When the pension asset allocation changes which of the following is least likely to occur?
A) The equity beta will change while the total value of firm assets remains constant. B) The higher the investment in bonds in the pension assets the more debt the firm will need to issue to maintain the same overall level of risk in the firm’s capital structure. C) The total value of liabilities and equity stays the same even though the amount of equity capital changes.
When the pension asset allocation changes which of the following is least likely to occur?
A) The equity beta will change while the total value of firm assets remains constant.
Yes
B) The higher the investment in bonds in the pension assets the more debt the firm will need to issue to maintain the same overall level of risk in the firm’s capital structure.
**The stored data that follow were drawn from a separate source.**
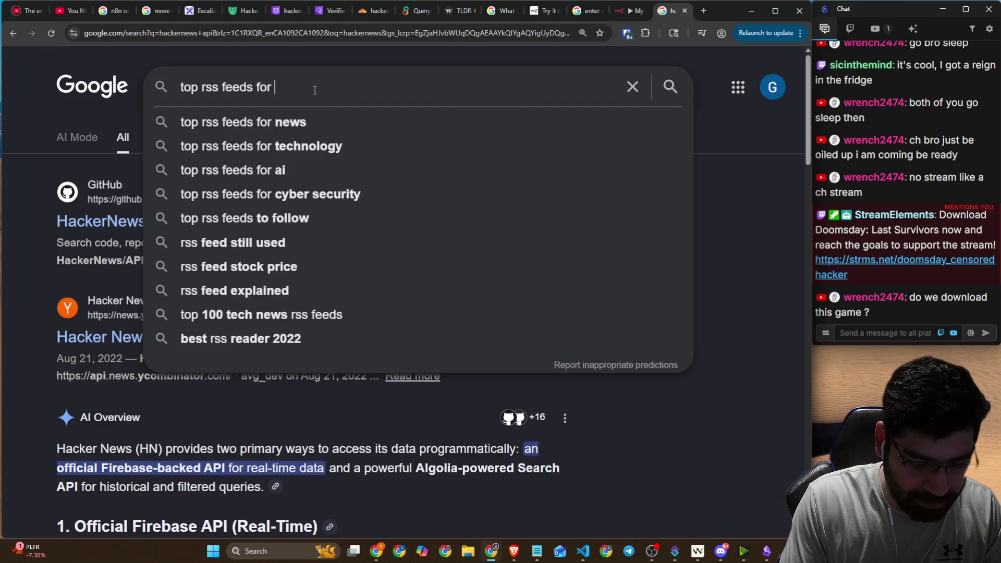
text(cyber security)
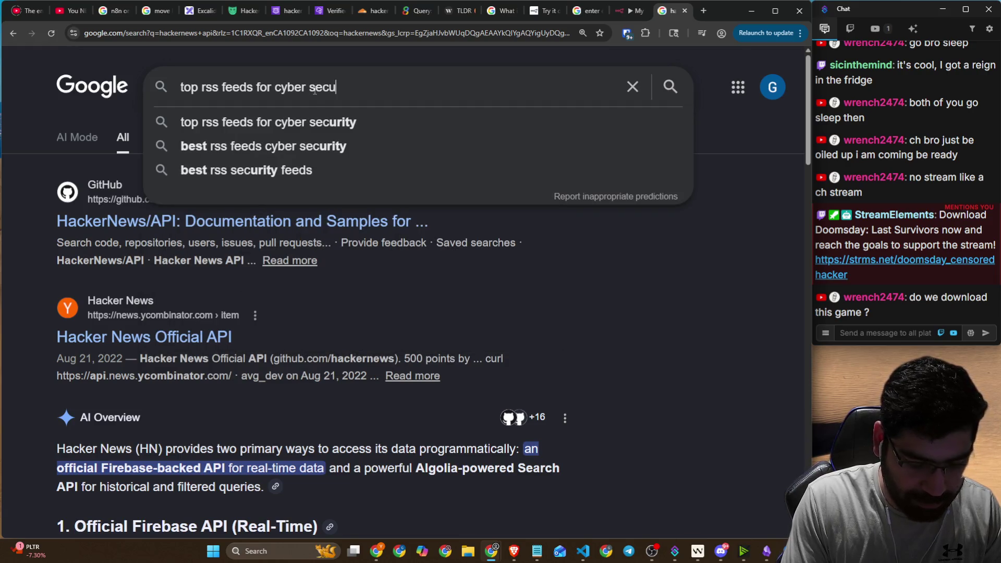
click(294, 121)
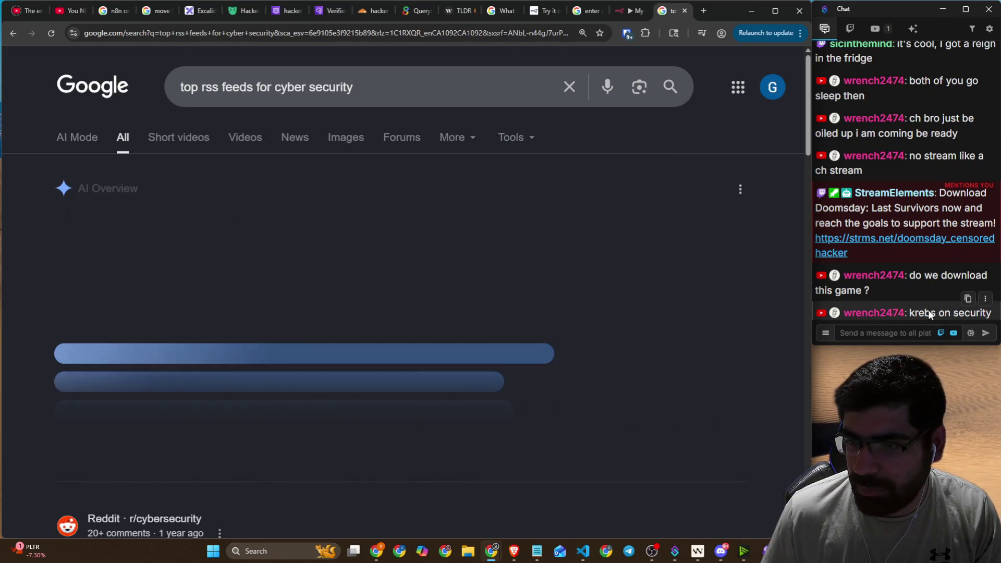
- Copy 'krebs on security' from the chat and paste it into a new tab
click(997, 316)
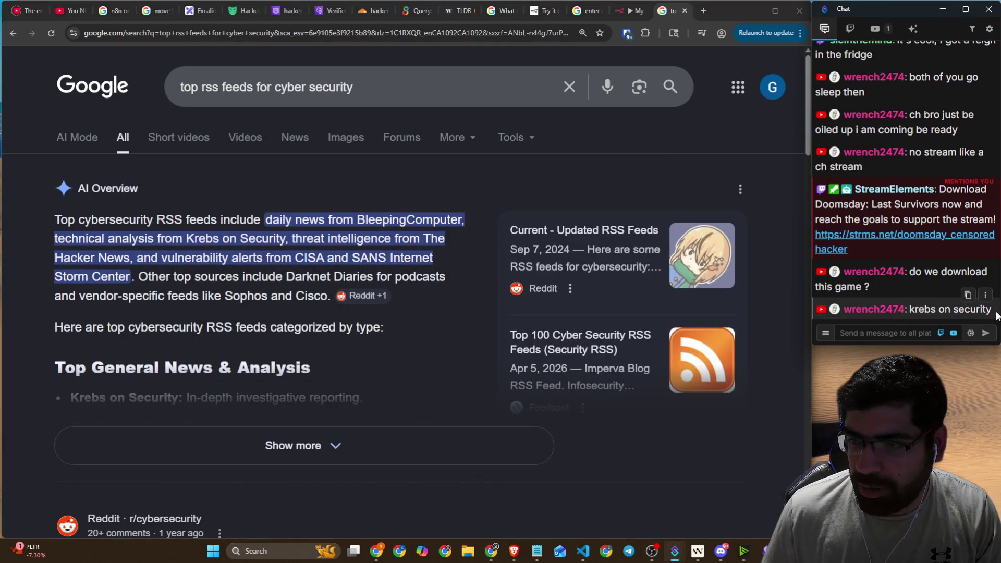
click(968, 295)
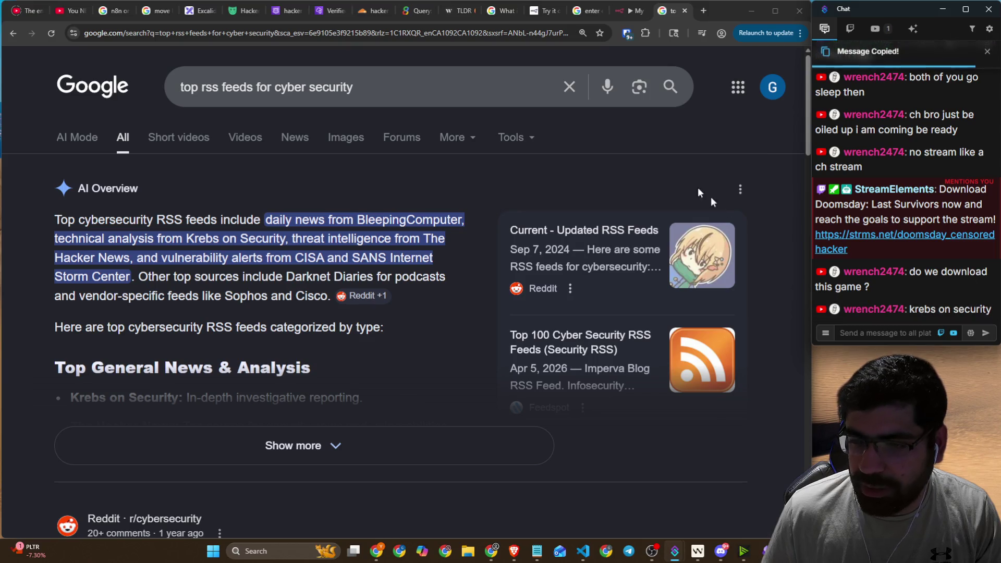
click(701, 11)
key(ctrl+v)
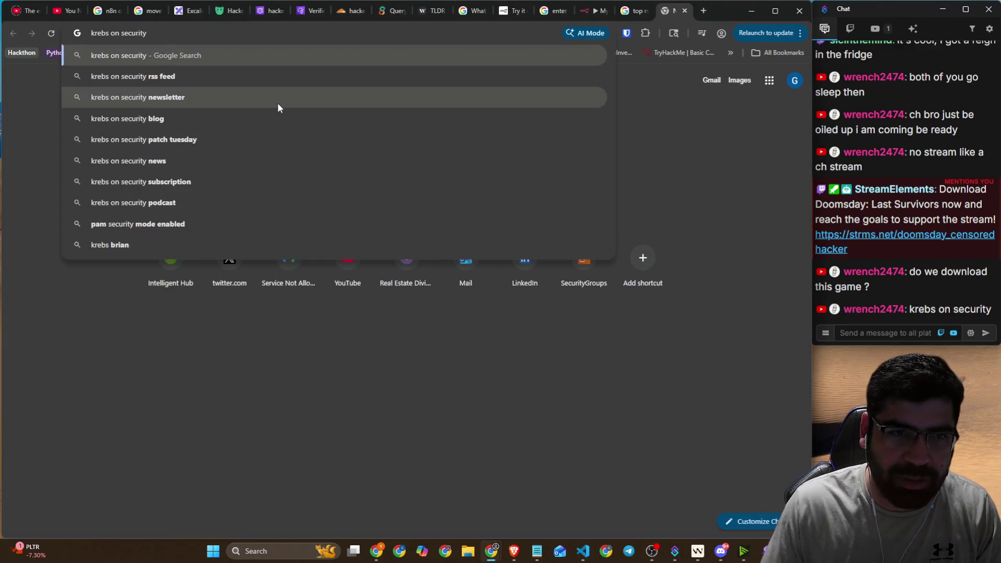
- Search for Krebs on Security and open its website, scrolling through the page
key(Return)
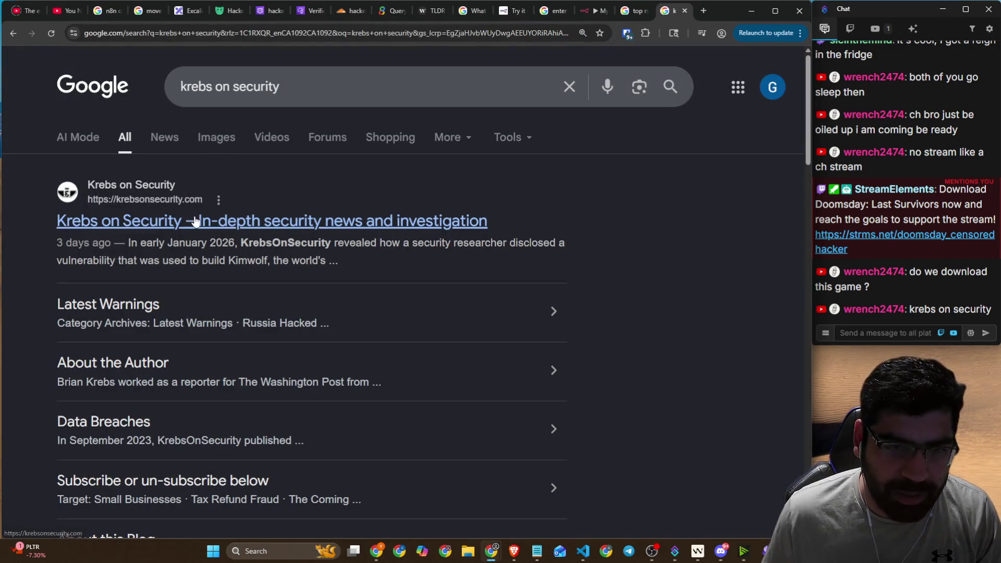
click(198, 221)
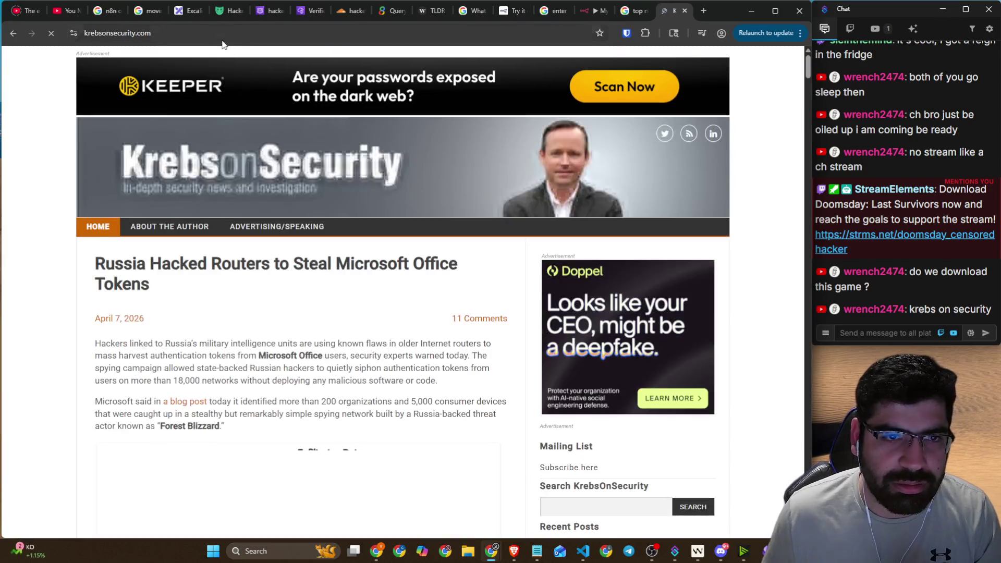
click(222, 39)
click(284, 311)
scroll(281, 292, down, 5)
Invst. in Bonds increases----BETA (a,p) decreases—BETA (a,t) decreases—to continue using the same WACC----company needs to issue debt & decrease equity…
yes
C) The total value of liabilities and equity stays the same even though the amount of equity capital changes.
The firm’s equity beta remains the same as the asset allocation in the pension assets changes but the total asset beta, equity capital, debt financing, and debt-to-equity ratio will all change. As the percentage of pension assets invested in equities increases the total asset beta will increase and to maintain the same equity beta the level of risk in the firm’s capital structure must decrease, thus the firm must issue more equity and reduce the amount of debt financing hence the debt-to-equity ratio will decrease.
if there’s a higher invst in bonds in the assets, then we know something needs to be done to match the additional risk exposure (duration…etc)…, so option B should be correct.
if asset allocation changes and becomes more risky, won’t the equity beta also change to reflect a more risky portfolio?
if asset allocation changes, then total value of liabilities and equity will stay the same…, so option C should be the right answer. No?
If all you’re doing is just change allocation, then total assets should stay the same, and both liability and equity should remain the same. No?
The question says which is the least likely to occur. Option C should be the least likely to occur because the amount of equity capital should not change.
if equity beta increases, then risk on left side of balance sheet increases
in order to “offset” this increase in risk, you must lower risk somewhere on the right side of the balance sheet
in order to reduce risk on right side, you must lower your D/E ratio, and you do this by reducing the ratio, which is by increasing equity (the denominator goes up, so the D/E ratio goes down), and/or by decreasing debt (which makes numerator decrease, so D/E goes down) which results in less risk on right side of balance sheet
so, you have more risk on left side, less risk on right side = no change in total risk
ok so, let’s assume the pension asset allocation changed by allocating more to bonds.
now, you have to match risk exposure in the capital structure - so option B will occur.
now, we know the total value of firm remains the same, but reallocation must be done to match risk of assets…, so equity capital and liability will change without affecting total value. - so option C will occur.
now, since asset allocation has changed, asset risk will also change. Couple this with option B will affect the risk of the equity. This should result in changes in the equity beta even though total value of firm remains the same. - so option A will occur. No?
equity capital is the shareholder capital , in other words their contributions and net earnings after paying debt , cost of operations and taxes , depreciation , and other costs.
To maintain the same equity beta after decreasing the percentage of pension assets invested in equities a firm would need to:
A) increase the amount of risk in its capital structure by using more equity capital. B) increase the amount of risk in its capital structure by using more debt financing. C) decrease the amount of risk in its capital structure by using less equity capital.
I hope this case will help us clear the issue of dif btw beta and risk…also thanks Jana
Which of the following statements regarding the relationship between a domestic currency value and interest rates is most accurate?
A) An increase in short-term interest rates may increase or decrease the value of the domestic currency. B) An increase in short-term interest rates decreases the value of the domestic currency. C) An increase in short-term interest rates increases the value of the domestic currency.